The note got longer and longer as I listed the years and the hellholes we stayed in, along with so many men my Mum used for money, drugs, or both, never caring what kind of men they were, or what they did to me when she was too high or frunk to care.

Finally, I wrote our final address - the apartment that I had paid for us to live in, and there were no more men’s names then, except Justin – the drug dealer who I allowed to take pieces of me in my despair and desperation.

“Cara?” I almost jumped out of my skin at the sound of Dio’s voice, lifting my head with alarm as I jolted violently. “You’re okay. It’s just me,” he said as he held his hands out before him. He was standing across the counter from me, a steaming plate of food set on the counter between us.

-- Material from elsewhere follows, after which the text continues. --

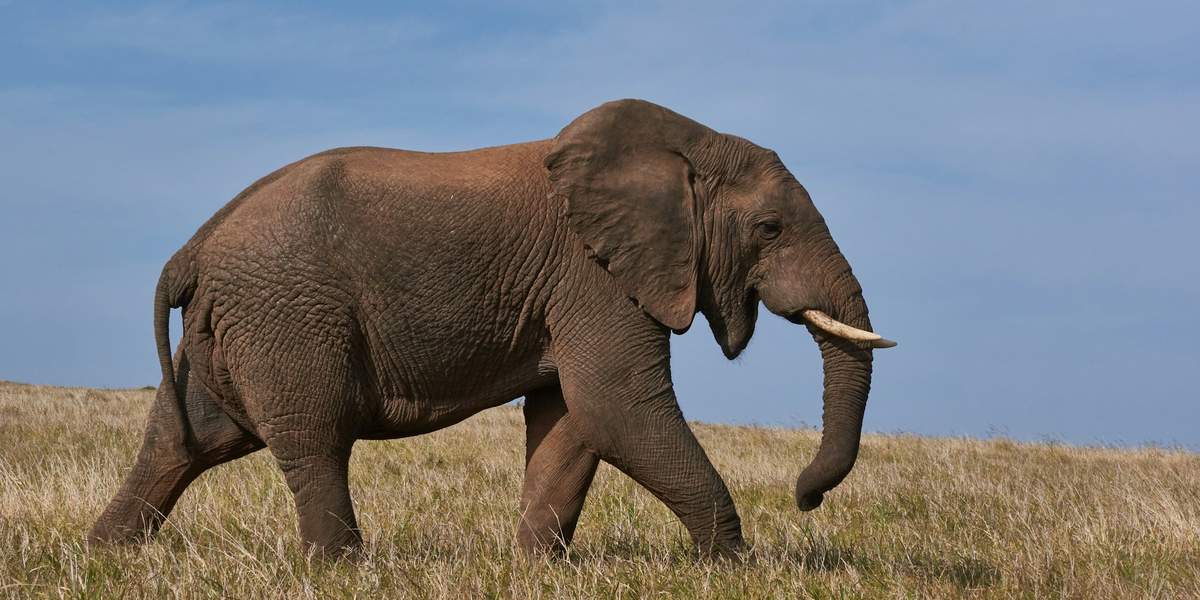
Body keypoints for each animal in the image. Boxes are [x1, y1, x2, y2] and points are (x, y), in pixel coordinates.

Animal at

“Shit!” I gasped. “Sorry.” It wasn’t until I tried to say more that I realised I was breathing too fast, my hand that held Dio’s cell trembling so hard it had drawn his attention.

“That’s enough now. I’ll work with what I have here,” he told me as he leaned over and took the phone from me, instead placing his hand over mine. “Breathe for me now. Steady breaths,” he told me calmly.

“Sorry. I…I’m alright,” I tried to reassure him, but he just shook his head.